** Exercise instructions **
Copy the lines of the change lists exactly, starting with the first line and going on through the line with "Izuchukwu Emeh |".

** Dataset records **
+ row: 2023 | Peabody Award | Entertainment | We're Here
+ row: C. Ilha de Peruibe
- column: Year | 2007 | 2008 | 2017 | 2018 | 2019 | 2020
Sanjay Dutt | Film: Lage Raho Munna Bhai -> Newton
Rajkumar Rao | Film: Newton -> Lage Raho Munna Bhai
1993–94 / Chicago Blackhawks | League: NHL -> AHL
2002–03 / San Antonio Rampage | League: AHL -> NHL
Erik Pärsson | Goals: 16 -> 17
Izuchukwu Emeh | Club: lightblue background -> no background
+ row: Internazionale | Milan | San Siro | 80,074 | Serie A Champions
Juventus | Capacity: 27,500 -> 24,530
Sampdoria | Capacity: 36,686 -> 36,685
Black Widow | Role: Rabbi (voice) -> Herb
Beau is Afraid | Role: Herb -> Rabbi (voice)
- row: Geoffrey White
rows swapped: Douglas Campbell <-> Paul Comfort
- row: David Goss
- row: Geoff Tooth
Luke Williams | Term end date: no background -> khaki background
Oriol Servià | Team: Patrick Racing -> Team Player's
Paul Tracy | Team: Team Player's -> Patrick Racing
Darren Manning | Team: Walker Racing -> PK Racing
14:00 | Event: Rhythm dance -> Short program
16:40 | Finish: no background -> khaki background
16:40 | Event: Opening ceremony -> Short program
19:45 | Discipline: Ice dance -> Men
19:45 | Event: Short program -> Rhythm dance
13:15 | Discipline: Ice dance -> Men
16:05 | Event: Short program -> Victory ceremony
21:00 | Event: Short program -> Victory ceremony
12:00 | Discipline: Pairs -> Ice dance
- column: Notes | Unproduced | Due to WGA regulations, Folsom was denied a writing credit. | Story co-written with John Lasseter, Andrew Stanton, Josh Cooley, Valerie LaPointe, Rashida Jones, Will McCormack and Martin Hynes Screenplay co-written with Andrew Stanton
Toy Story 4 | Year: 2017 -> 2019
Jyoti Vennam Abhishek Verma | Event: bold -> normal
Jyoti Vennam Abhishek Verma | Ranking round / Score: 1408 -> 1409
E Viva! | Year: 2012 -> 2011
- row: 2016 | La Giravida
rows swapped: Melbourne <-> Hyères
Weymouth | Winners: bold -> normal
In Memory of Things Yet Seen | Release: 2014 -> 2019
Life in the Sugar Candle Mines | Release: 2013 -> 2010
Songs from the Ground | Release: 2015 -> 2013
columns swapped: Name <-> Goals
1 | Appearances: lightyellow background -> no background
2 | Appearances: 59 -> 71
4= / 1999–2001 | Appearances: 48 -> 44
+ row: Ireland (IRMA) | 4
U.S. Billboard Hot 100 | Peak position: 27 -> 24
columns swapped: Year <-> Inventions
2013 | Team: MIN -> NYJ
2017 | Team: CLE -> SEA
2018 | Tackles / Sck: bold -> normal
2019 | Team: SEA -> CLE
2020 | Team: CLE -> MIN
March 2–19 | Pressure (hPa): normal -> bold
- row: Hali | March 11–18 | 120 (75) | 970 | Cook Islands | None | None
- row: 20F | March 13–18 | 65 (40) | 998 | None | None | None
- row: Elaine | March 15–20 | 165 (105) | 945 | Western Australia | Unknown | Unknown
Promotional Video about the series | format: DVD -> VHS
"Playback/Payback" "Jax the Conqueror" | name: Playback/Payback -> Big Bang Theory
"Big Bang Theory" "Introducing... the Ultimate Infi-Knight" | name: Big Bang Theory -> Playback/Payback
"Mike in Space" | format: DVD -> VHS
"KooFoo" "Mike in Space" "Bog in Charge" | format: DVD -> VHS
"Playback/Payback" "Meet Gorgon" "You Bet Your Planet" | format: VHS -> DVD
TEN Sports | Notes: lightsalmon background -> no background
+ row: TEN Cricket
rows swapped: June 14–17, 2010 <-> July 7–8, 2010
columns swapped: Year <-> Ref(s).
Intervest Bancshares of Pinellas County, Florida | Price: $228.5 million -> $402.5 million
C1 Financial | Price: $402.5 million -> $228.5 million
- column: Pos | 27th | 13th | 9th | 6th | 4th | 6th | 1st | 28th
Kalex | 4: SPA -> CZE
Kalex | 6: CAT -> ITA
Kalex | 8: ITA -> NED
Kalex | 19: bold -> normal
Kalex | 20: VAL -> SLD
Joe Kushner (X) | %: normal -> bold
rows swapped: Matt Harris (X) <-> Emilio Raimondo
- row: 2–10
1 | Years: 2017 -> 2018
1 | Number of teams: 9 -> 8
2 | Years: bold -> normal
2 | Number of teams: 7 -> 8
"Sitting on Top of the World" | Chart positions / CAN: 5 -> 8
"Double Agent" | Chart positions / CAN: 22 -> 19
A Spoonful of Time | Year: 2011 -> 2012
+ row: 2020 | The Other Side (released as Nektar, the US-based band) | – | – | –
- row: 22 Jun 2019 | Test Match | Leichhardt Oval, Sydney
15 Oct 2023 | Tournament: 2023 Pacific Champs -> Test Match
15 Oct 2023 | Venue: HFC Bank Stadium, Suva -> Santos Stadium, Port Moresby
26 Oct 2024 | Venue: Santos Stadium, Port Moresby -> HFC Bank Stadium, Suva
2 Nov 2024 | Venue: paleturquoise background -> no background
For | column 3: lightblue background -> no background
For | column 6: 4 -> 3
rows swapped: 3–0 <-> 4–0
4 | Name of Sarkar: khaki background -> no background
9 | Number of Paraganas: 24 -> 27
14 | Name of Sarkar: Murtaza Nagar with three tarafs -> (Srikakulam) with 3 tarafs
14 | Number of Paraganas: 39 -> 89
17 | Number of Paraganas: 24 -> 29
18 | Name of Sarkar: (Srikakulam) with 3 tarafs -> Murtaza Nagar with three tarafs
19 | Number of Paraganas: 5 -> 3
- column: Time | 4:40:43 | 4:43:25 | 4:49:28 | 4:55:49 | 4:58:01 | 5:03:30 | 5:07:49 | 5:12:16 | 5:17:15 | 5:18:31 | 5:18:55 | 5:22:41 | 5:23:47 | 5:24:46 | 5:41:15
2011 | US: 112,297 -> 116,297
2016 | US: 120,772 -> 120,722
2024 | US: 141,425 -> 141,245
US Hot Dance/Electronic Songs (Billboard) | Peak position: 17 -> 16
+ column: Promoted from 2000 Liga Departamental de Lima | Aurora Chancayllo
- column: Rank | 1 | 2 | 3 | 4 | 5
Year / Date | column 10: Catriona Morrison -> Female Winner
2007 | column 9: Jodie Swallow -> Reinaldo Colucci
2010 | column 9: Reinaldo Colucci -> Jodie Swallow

** Full output **
+ row: 2023 | Peabody Award | Entertainment | We're Here
+ row: C. Ilha de Peruibe
- column: Year | 2007 | 2008 | 2017 | 2018 | 2019 | 2020
Sanjay Dutt | Film: Lage Raho Munna Bhai -> Newton
Rajkumar Rao | Film: Newton -> Lage Raho Munna Bhai
1993–94 / Chicago Blackhawks | League: NHL -> AHL
2002–03 / San Antonio Rampage | League: AHL -> NHL
Erik Pärsson | Goals: 16 -> 17
Izuchukwu Emeh | Club: lightblue background -> no background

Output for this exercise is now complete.